I hope this helps somebody because I couldn't find this info anywhere on the web.
Rocket Seals is now selling that seal for over 8 bucks plus shipping
 
;)👏
Thanks dnp,
I had the same problem on my Lexus GX 470 2003 with 84,000 miles on it.
I started noticing a oil drip on the floor of my garage.
I took the vehicle in to a shop for a look over. The shop said,
it will cost $ 2,000 because the transfer case has to be removed and taken apart. That takes 20 hours of labor. I said, Forget it I'll sell the vehicle.
I found your comments through a search online. I printed what you said took pictures under the car. Appeared to be the same type of leak. I then took the vehicle this morning to another repair shop and had them read your article and compare your pictures with mine.
They took the vehicle raised it up, took out 3 bolts, slide the acuator off. Then looked at the seal, it was a bad o'ring. They ordered a new o'ring from a Toyota Dealer because Lexus always has to order.
Installed the new o'ring and put it back together in 1 hour.
Whalla problem solved for $ 85.85.
A far cry better than $ 2,000.
Thank you for your information
I wasn't that lucky. My mechanic tried that short cut and I ended up with my vsc light stuck in the off position. Make sure they know what they are doing when they pull the actuator without splitting the transfer case.
 
It is complex. Easier to clock and pull.
 
Just an update on mine - the amazon seal I linked to earlier in this thread was incorrect (too large). Reassembled it with just the larger Toyota o-ring installed and now the flashing CDL won’t go off, despite a number of attempted fixes and much research. I may have reassembled it incorrectly, so I’m going to order another seal (original pn was Nok 6810) and see if next time I can find where my reassembly went wrong. Any pointers welcome.
 
needs retimed .notch on blue sensor on left goes to just below bolt hole upper right . gear to the left lines up with pic ... lower gear does not matter .. take out all parts and reassemble to match pic
1923907
 
needs retimed .notch on blue sensor on left goes to just below bolt hole upper right . gear to the left lines up with pic ... lower gear does not matter .. take out all parts and reassemble to match pic

fj55-100 thank you - you're a hero. Worked in no time.

Upward and onward - Still haven't replaced the smaller seal so when I opened the actuator, still got oil leaking.
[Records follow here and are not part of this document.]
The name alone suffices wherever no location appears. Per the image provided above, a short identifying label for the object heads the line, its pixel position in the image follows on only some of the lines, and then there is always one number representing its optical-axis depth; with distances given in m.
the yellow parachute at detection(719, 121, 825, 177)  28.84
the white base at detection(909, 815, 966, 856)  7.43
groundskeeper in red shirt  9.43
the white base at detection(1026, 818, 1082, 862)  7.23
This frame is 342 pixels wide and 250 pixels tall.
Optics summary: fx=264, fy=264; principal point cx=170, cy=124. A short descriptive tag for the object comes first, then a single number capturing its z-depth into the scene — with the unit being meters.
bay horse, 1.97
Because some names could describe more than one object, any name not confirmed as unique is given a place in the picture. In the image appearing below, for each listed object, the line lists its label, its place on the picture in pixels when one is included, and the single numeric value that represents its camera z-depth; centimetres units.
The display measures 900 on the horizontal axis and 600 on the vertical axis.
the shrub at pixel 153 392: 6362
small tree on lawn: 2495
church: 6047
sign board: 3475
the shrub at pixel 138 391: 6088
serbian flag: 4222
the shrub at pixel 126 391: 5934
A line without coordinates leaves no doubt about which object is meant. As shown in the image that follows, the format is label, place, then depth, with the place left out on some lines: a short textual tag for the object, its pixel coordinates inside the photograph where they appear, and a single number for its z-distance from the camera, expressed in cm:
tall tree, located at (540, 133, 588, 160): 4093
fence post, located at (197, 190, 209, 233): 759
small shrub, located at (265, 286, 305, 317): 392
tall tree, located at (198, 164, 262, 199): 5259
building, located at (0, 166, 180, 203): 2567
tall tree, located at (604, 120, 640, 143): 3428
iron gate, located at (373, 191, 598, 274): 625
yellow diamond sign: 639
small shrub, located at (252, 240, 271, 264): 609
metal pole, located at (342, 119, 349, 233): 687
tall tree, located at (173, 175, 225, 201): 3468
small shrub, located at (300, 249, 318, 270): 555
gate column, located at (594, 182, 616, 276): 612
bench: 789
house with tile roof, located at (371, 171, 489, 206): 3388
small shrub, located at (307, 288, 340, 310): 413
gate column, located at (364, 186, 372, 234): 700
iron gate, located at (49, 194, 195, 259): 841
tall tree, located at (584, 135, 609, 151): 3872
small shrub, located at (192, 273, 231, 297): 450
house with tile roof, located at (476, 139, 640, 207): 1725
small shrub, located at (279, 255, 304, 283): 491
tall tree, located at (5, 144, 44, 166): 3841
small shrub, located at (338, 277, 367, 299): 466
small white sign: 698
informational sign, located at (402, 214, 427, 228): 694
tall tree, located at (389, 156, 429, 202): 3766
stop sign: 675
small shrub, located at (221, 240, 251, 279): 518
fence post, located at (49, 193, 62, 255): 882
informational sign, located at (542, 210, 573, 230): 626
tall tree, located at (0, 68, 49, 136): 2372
As an alternative to the smaller Rocket Seals part, I just ordered this for $5.55 including shipping off Ebay: 15x23x7mm oil seal:


Will report if its a good fit.
 
FYI to you 4th gen owners...you can't use the method the GX uses as you have an electronic actuator for your 4WD selector...which puts another shift rod into the tcase actuator and makes it impossible to rotate off. Only way is to R&R the tcase for the 4genners.
 
Many many thanks and +much gratitude to all who contributed to this thread. Just performed the $6 version of the $3 fix, I did the seal as well since my o4 GX470 has 166000 miles on it and it wasn't torn but could tell it was worn compared to the new one. Three days later no leaks and everything works as it should. My only concern was this vehicle is fairly new to me and I found out about the leak when I investigated a power steering pump like whine coming from the transmission tunnel. only during warm-up. Thankfully it wasn't the tranny. I totally agreed with several who posted the opinion that while there is a small chance of a booboo the it was worth trying before going down the factory approved $2000+ road. My only concern is the case was almost dry. 1.5 qt capacity and it took 1qt
6ounces. I used Valvoline synthetic GL5 75-140 to hopefully slow down /stop the leak while I did the research that lead me to this site and in particular this thread. In the 1500 miles I drove it, it only leaked 2 ounces. Unless there is problem with this fluid I plan on leaving it in till the next drain and fill is due Once again thanks from the bottom of my wallet!!!
 
My mechanic tried the twist and pull method on my 2004 gx470, and now my VSC TRAC off light is stuck in the off position.
Does anyone know why. When I push the VSC button the light stays on. I've tried all of the resets and nothing works.